Mon cher ami, vous avez lu ce matin la lettre de Véron. Eh bien ! je viens de lui répondre que je ne ferai pas l’article Hernani dans la Revue, ni rien désormais. Vous n’en pouvez croire vos yeux ; mais cela est bien vrai. – Pour raison, je pourrais bien vous dire que ce sont de malhonnêtes gens qui nous veulent pour dupes, et qu’on se doit à soi-même de ne pas jouer entre leurs doigts comme des marionnettes ; voilà la seconde fois que j’écris à Véron que je ne mettrai plus un mot dans sa Revue. Et ce serait trop de plaisir pour lui de me reprendre deux fois au même leurre. Mais il ne s’agit pas ici de cela, et pour vous, mon cher ami, je consentirais à tout, même au ridicule. – Mais je vous dirai la vraie raison ; il m’est impossible de faire dans ce moment-ci un article sur Hernani qui ne soit détestable de forme comme de fond. Je suis blasé sur Hernani ; je ne sais plus qu’une chose, c’est que c’est une œuvre admirable ; pourquoi, comment, je ne m’en rends plus compte. Quant au reste de la question, celle du public, celle de l’art, je vois tout en noir, aussi noir que possible.

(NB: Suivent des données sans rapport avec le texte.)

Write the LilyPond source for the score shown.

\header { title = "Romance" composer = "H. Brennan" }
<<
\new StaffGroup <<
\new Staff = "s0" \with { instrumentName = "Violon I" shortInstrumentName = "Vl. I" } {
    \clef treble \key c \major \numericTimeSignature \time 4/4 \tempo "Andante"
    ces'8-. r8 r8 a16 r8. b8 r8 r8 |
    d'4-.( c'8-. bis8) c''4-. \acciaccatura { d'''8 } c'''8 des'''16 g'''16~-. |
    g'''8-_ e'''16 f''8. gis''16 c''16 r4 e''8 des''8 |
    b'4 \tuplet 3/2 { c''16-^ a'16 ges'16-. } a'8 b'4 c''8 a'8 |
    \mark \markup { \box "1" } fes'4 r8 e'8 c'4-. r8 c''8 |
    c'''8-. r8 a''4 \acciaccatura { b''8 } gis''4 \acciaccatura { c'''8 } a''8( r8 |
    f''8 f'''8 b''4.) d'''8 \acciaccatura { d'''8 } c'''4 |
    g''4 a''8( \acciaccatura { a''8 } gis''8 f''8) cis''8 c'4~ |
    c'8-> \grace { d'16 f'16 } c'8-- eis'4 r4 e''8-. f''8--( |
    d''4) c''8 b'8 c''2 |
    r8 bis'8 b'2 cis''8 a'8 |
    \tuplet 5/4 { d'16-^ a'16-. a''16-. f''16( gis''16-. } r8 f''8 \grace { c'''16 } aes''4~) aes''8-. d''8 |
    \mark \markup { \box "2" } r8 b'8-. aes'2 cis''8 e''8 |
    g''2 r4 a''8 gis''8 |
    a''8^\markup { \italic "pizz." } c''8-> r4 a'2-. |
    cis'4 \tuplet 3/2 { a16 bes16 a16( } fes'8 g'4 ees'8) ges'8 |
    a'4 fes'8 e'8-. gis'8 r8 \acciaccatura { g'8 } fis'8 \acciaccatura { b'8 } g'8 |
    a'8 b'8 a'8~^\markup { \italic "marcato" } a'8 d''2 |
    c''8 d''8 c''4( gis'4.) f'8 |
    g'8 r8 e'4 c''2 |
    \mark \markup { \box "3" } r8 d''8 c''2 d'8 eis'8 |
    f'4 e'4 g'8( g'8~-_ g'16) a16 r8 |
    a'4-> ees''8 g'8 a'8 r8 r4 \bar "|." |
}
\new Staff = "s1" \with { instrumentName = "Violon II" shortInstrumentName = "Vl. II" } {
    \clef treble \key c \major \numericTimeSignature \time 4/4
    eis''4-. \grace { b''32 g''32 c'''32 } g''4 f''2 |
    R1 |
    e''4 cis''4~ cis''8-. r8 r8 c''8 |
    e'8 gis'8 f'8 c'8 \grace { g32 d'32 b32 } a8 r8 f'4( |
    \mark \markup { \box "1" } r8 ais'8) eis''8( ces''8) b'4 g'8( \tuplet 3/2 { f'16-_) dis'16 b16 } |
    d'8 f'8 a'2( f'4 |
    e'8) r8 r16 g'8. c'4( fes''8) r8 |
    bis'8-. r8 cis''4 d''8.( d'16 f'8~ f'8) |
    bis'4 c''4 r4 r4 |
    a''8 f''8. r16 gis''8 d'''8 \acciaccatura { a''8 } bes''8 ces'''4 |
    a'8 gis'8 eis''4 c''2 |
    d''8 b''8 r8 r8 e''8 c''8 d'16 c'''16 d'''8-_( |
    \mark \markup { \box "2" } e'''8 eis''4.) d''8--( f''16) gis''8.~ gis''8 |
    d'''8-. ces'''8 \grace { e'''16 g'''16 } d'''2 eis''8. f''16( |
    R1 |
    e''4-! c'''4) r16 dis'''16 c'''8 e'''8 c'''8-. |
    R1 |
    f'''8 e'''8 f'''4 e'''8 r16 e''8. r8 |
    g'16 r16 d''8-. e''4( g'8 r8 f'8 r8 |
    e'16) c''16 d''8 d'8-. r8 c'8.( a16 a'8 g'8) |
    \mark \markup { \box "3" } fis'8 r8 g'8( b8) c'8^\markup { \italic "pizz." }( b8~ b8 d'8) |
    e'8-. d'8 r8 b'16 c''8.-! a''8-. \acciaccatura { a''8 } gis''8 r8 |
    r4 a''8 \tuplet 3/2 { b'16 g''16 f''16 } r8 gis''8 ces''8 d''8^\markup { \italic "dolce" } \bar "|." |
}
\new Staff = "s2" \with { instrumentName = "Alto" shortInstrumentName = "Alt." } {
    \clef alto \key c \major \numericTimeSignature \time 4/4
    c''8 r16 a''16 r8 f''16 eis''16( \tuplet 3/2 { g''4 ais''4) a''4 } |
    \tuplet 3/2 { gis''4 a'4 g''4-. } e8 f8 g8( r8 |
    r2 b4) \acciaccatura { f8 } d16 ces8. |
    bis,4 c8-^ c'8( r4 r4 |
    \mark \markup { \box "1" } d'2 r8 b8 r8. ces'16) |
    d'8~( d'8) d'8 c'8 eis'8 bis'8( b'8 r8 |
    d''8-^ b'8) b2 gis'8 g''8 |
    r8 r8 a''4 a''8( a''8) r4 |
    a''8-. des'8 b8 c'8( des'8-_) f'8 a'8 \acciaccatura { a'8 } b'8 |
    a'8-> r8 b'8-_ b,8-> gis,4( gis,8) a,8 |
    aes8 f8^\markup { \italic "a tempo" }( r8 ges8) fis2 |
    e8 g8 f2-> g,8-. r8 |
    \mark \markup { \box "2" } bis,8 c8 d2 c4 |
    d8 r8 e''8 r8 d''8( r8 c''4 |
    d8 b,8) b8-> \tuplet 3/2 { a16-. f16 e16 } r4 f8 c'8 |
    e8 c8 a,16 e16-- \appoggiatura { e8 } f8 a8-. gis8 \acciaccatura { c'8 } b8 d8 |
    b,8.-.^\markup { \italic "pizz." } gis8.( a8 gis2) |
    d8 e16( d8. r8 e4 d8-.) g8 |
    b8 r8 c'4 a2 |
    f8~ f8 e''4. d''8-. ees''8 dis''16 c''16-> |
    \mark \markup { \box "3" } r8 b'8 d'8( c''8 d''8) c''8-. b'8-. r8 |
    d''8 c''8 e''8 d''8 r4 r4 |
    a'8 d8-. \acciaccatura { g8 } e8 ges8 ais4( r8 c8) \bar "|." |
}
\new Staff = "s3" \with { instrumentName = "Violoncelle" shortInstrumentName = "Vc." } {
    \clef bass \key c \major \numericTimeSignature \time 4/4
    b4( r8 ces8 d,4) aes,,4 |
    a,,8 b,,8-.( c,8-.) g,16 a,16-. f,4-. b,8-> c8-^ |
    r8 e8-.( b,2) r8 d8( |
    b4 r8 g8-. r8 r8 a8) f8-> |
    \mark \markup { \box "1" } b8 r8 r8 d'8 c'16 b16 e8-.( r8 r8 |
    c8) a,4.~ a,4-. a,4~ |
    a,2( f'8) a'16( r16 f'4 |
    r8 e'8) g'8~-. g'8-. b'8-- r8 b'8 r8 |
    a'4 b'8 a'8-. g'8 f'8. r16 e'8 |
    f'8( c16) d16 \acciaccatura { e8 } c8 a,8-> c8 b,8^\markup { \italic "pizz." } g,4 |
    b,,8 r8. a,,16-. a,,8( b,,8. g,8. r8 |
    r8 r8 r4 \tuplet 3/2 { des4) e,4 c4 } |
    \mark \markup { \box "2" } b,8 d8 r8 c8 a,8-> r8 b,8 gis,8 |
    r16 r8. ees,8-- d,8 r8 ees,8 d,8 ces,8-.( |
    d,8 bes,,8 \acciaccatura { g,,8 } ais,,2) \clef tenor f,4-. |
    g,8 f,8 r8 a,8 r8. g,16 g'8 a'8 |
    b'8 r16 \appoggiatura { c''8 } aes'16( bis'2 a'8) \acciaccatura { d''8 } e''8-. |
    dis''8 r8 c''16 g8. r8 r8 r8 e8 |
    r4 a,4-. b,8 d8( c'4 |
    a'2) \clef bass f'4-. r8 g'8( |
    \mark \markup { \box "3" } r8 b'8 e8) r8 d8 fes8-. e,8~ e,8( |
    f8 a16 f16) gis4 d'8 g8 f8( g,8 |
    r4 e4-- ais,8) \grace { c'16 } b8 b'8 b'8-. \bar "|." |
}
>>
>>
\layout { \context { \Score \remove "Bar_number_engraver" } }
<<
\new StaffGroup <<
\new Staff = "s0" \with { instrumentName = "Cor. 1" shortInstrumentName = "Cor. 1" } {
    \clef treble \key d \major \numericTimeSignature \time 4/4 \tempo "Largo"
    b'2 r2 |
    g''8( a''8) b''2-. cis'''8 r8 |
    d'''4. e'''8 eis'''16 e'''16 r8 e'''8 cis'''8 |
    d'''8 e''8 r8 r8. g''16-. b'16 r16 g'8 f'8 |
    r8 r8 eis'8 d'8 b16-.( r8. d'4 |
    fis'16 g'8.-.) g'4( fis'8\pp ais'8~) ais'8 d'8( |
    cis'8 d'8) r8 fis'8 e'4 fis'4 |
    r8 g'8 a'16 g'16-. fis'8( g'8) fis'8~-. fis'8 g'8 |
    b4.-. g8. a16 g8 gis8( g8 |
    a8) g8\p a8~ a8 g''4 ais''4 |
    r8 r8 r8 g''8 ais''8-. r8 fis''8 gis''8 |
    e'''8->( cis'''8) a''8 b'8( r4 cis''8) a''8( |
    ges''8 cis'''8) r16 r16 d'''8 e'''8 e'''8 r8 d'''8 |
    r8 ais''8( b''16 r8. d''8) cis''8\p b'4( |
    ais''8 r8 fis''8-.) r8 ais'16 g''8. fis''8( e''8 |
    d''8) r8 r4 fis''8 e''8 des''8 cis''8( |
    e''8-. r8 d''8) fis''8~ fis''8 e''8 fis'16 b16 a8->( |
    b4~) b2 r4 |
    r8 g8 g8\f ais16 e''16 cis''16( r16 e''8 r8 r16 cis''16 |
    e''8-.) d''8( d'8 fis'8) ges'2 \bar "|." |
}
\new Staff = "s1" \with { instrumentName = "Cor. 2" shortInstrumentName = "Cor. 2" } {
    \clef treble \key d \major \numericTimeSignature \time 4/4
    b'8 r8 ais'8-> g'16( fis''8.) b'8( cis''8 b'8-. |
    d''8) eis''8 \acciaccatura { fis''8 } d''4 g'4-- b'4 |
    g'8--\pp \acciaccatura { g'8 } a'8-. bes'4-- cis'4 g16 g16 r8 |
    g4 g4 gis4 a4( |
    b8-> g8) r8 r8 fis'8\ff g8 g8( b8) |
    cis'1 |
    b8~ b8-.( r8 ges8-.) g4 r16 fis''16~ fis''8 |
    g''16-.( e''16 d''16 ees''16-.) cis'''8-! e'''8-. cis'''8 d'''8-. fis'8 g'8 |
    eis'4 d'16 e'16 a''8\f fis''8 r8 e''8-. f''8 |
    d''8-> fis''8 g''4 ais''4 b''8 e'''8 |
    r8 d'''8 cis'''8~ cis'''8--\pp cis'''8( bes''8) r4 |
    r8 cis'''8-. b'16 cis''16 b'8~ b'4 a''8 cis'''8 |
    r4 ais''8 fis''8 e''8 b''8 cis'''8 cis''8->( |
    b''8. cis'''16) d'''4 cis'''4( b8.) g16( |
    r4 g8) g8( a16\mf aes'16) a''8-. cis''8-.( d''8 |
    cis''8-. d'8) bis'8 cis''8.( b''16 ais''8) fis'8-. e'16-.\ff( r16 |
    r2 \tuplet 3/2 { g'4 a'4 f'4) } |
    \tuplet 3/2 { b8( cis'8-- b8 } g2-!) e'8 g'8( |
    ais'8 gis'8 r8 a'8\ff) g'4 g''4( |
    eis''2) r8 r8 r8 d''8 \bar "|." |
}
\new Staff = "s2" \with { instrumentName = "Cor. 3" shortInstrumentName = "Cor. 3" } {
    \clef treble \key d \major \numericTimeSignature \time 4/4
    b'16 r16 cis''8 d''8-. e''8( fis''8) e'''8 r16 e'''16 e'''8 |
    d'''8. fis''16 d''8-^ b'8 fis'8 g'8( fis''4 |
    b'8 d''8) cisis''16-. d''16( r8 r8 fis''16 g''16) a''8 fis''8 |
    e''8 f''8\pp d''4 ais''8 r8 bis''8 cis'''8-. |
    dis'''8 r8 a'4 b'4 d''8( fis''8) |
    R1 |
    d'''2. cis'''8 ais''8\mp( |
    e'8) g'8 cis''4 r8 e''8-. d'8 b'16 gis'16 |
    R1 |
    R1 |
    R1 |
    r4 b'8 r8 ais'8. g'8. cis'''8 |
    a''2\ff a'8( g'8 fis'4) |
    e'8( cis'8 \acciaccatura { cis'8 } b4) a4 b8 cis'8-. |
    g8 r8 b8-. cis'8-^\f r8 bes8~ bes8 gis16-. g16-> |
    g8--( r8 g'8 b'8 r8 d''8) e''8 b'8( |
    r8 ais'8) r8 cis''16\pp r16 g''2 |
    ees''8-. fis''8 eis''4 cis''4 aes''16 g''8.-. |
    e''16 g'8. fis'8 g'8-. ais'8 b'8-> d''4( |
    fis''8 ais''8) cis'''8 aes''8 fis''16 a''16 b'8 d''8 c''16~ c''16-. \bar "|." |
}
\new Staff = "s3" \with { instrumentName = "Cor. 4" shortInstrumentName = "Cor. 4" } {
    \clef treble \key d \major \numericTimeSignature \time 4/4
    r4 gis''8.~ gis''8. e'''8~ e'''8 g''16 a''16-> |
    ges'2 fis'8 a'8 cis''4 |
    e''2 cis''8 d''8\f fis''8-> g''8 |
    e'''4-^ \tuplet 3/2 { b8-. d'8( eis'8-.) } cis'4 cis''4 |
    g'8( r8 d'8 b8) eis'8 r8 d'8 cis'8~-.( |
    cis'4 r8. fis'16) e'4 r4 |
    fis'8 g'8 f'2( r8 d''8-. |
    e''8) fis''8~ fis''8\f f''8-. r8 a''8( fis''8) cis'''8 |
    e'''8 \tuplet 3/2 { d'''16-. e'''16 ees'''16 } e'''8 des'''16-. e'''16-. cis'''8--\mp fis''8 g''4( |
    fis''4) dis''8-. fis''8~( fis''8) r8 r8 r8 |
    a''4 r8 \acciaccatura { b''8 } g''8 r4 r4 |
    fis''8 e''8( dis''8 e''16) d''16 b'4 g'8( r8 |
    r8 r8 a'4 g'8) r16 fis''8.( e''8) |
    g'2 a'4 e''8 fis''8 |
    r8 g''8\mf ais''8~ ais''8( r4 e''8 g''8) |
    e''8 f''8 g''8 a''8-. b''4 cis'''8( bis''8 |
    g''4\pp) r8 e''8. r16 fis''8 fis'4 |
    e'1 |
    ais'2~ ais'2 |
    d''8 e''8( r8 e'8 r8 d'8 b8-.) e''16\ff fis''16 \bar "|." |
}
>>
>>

Je crois qu’il n’y a pas à espérer de faire adorer l’art en place publique et que c’est s’exposer à des avanies. Votre affaire personnelle (et c’est ce qui me console un peu) est sauve après tout ; cette lutte que vous entamez, quelle qu’en soit l’issue, vous assure une gloire immense. C’est comme Napoléon ; mais ne tentez-vous pas, comme Napoléon, une œuvre impossible ? En vérité, à voir ce qui arrive depuis quelque temps, votre vie à jamais en proie à tous, votre loisir perdu, les redoublements de la haine, les vieilles et nobles amitiés qui s’en vont, les sots ou les fous qui les remplacent, à voir vos rides et vos nuages au front qui ne viennent pas seulement du travail des grandes pensées, je ne puis que m’affliger, regretter le passé, vous saluer du geste et m’aller cacher je ne sais où ; Bonaparte consul m’était bien plus sympathique que Napoléon empereur. – Il m’est impossible maintenant de penser cinq minutes à Hernani, sans que toutes ces tristes idées ne s’élèvent en foule dans mon esprit ; sans penser à cette voie de luttes et de concessions éternelles où vous vous engagez ; à votre chasteté lyrique compromise ; à la tactique obligée qui va présider à toutes vos démarches, aux sales gens que vous devrez voir, auxquels il vous faudra serrer la main. – Je ne vous dis pas tout ceci pour vous détourner car les esprits comme le vôtre, sont inébranlables, doivent l’être ; car ils ont leur vocation marquée. Je ne vous le dis que pour moi, pour vous expliquer mon silence, non interprété, et mon inutilité. Le seul article que je puisse faire sur Hernani, c’est mon livre des Consolations qui paraîtra dans quatre ou cinq jours. Acceptez-le comme expiation, comme excuse de ce que je vous refuse aujourd’hui.

Cette comparaison de Napoléon me revient ; oui, je crois que, comme lui, vous tentez une entreprise impossible, en ce sens que tout l’Empire était en lui et que tout l’art (dramatique) sera en vous. Vous aurez Austerlitz, Iéna ; peut-être même qu’Hernani est déjà Austerlitz ; mais quand vous serez à bout, l’art retombera ; votre héritage sera vacant ; et vous n’aurez été qu’un brillant et sublime épisode qui aura surtout étonné les contemporains. Napoléon devait venir du temps de Mahomet ; vous deviez venir au temps du Dante. Entre des facultés aussi gigantesques et un temps comme le nôtre, II n’y a pas harmonie.

Déchirez, oubliez tout ceci. Que cette lettre ne soit pas un souci de plus dans vos soucis sans nombre. Mais j’avais besoin de vous l’écrire, puisqu’on ne peut plus vous parler seul à seul et que votre foyer est comme dévasté.